Bisogna partire dal contesto generato dalla politica monetaria che, per tutto lo scorso anno, è stato segnato dal calo dei tassi d’interesse. La Bce, in 12 mesi, ha tagliato il tasso ufficiale sui depositi di 150 punti: da 3,5 a 2%. La Fed molto meno, comunque ha tagliato pure la banca centrale Usa: da 4.75% a 4,25%, solo 50 punti. Ebbene, questo trend, giustificato dal rientro dell’inflazione nei ranghi del 2%, si è riflesso solo su un pezzo della curva dei rendimenti: sono scesi quelli a breve tipo Bot, e le scadenze entro i 10 anni, tipo Btp. Per il resto, i tassi sono rimasti alti. E continuano a crescere, si vedano i bond inglesi o francesi. L’indice Bloomberg dei bond sovrani globali indica che i titoli a lunga sono ai massimi rendimenti degli ultimi 15 anni. Ma per tutti, al di là dei singoli rating e degli indici, valga questo esempio: sul mercato esiste un titolo di stato cosiddetto “Matusalemme”, molto indicativo. E’ emesso dall’Austria, che presenta un rating AA+ (Standard & Poor’s) secondo solo alla tripla AAA, la cui scadenza è prevista nel settembre 2117, tra 92 anni (Austria-20ST17 - 2,1). Ecco il perché della categoria “Matusalemme”. Ebbene, Austria 20ST17 dall’inizio dell’anno è passato da una quotazione di 82 euro fino agli attuali 59: ha perso il 28% che, per un bond con rating AA+, è un’enormità. Ma ci dice proprio questo: che sulle scadenze lunghe i tassi d’interesse richiesti dal mercato sono sempre più alti (e di conseguenza, essendo la cedola pagata sempre la stessa, i prezzi scendono). Perché?

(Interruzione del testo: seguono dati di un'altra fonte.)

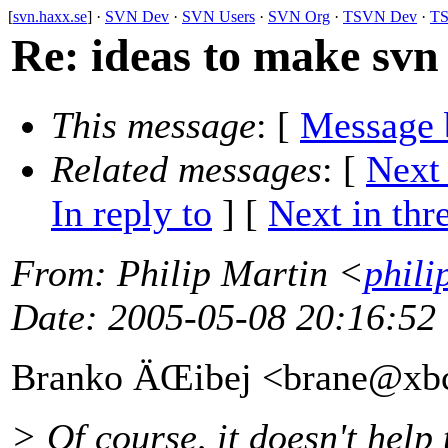
[
svn.haxx.se
] ·
SVN Dev
·
SVN Users
·
SVN Org
·
TSVN Dev
·
TS
Re: ideas to make svn 
This message
: [
Message 
Related messages
:
[
Next
In reply to
]
[
Next in thr
From
: Philip Martin <
phili
Date
: 2005-05-08 20:16:52
Branko ÄŒibej <brane@xb
> Of course, it doesn't help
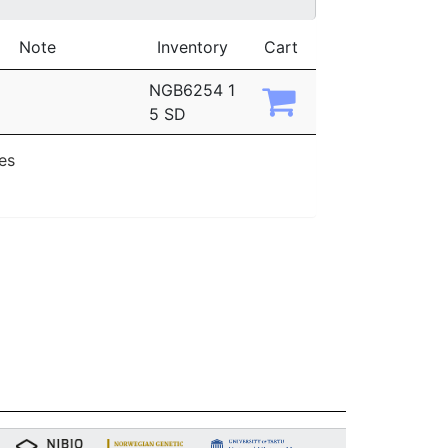
Note
Inventory
Cart
NGB6254 1
5 SD
ies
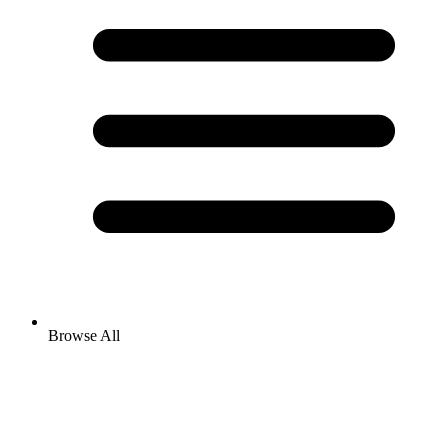
Browse All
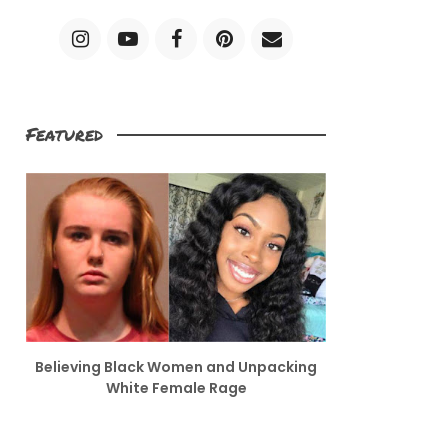
Featured
Believing Black Women and Unpacking
White Female Rage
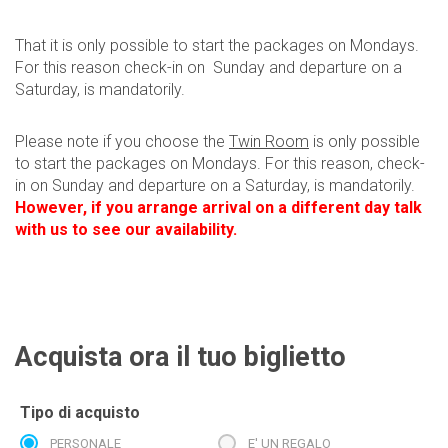
That it is only possible to start the packages on Mondays.
For this reason check-in on Sunday and departure on a
Saturday, is mandatorily.
Please note if you choose the
Twin Room
is only possible
to start the packages on Mondays. For this reason, check-
in on Sunday and departure on a Saturday, is mandatorily.
However, if you arrange arrival on a different day talk
with us to see our availability.
Acquista ora il tuo biglietto
Tipo di acquisto
PERSONALE
E' UN REGALO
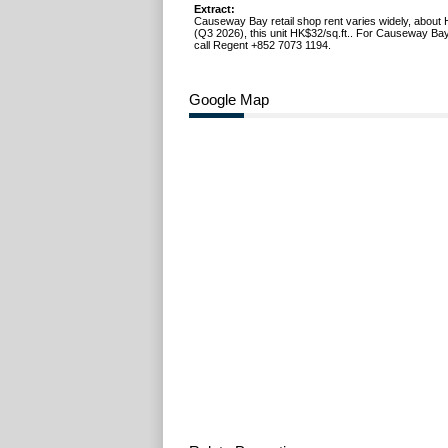
Extract:
Causeway Bay retail shop rent varies widely, about 
(Q3 2026), this unit HK$32/sq.ft.. For Causeway Bay
call Regent +852 7073 1194.
Google Map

I motivi sono talmente tanti che rendono questo trend, almeno al momento, assai solido. Da un lato c’è il rinnovato allarme sul debito sovrano. Vale in Europa per i citati casi di Francia e Inghilterra, dove l’instabilità politica rende i conti pubblici più preoccupanti di chi è ancor più indebitato, come l’Italia. Ma vale anche per la Germania, dove la spesa per interessi sta decollando (+116% dal 2020, il doppio dell’Italia) e il debito inizia a crescere. Ma vale soprattutto per gli Usa, dove le dimensioni dell’indebitamento si sommano alle perplessità sulla cura Trump, che potrebbero sfociare in un pandemonio se la Corte Suprema dichiarasse illegittimi i dazi imposti dalla Casa Bianca: nei conti pubblici Usa si aprirebbe una potenziale nuova voragine. Dall’altro lato c’è poi il caso Fed, nel quale lo stesso presidente Trump, minacciando l’indipendenza della banca centrale, ne mina la credibilità e a pagarne il costo sono sempre gli scenari più lontani, per i quali aumenta l’incertezza.

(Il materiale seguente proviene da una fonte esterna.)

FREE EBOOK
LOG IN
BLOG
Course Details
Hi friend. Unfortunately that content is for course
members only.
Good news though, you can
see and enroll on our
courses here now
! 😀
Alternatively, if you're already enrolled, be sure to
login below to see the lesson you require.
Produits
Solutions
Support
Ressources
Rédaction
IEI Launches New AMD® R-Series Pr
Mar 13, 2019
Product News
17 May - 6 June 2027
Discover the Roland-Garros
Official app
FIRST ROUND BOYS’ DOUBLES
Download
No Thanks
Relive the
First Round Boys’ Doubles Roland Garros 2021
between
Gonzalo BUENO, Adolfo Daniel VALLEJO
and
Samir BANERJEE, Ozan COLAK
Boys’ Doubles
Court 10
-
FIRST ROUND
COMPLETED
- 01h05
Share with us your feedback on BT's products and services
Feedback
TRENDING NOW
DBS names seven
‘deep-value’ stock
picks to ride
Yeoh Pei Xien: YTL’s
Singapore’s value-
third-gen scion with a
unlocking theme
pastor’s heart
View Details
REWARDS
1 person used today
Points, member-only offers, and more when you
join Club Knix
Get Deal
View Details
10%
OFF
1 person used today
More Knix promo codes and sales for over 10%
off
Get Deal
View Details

Sui mercati, come sempre, nulla è come appare.

E quando le cose accadono è già troppo tardi per tradurle in comportamenti d’investimento. Se dunque è vero che la tendenza dei tassi d’interesse resta orientata al ribasso, e presto potrebbe arrivare un taglio della Fed, per quanto riguarda le scadenze lontane la storia è tutta diversa.